После взятия Гельсингфорса исход в очередной русско-шведской войне был предрешен.
Глава 6
Юг Урала
12 октября 1762 года
Ерофей Трофимович Лихатов сидел за огромным дубовым столом, который уже сам по себе, в регионе, где и дубов-то нет и сплошная степь, являл собой признак богатства и чуть-ли ни символ власти. Лихатов был уже изрядно пьян, но продолжал играть роль самодержавного господина. Его окружение подобострастно взирало на венценосную особу и вторило лжецу, так ярко исполнявшего свою роль. Лишь один из присутствующих, Кучукбай, предводитель всех степняков-бунтарей, не скрывал своего раздражения от творящегося вокруг.
Еще три месяца назад Лихатов появился на границе киргизо-кайсатской степи и башкирских кочевий. Статный, рослый мужик лет сорока, с искривленным носом и намечавшейся пролысиной на макушке, начал повсеместно утверждать, что он Иоанн Антонович, не император, но брат и верный соратник русского самодержца Петра Федоровича. Сначала слова очередного самозванца звучали робко, неумело, он терялся в собственной лжи, но интуитивно находил нужные доводы, использовал индивидуальный подход к каждому сомневающемуся.

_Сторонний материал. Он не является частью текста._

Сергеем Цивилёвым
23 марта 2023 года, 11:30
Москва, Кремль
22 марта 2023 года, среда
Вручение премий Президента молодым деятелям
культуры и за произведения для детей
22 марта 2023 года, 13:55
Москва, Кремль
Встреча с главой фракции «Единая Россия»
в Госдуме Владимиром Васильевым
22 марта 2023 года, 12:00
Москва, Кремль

Вместе с тем, Лихатов долго не мог снискать хоть какого-то уважения среди казаков, башкир и кайсаков. Некоторые даже специально приезжали в городок Волковское, чтобы посмотреть на юродивого и посмеяться с его заявлений. Два знакомства Ерофея Тимофеевича предопределили его дальнейшую судьбу. И из объекта для смеха и издевательств новые знакомые стали «создавать» легенду на основе народных чаяний и веры, корректируя легенду и образ Лихатова, все больше становившегося Иоанном Антоновичем. Первым. Кто задумался над словами Лихатова, был Кучукбай, который лихим набегом своего отряда в пятьсот человек захватил форпост Волковское. Нет, вождь башкир не поверил в истинность слов самозванца, но почуял, что, прикрываясь благовидной идеей, он, мститель, мечтавший превратиться в палача для русских, может сделать больше, чем сейчас только лишь одним, пусть и крупным отрядом.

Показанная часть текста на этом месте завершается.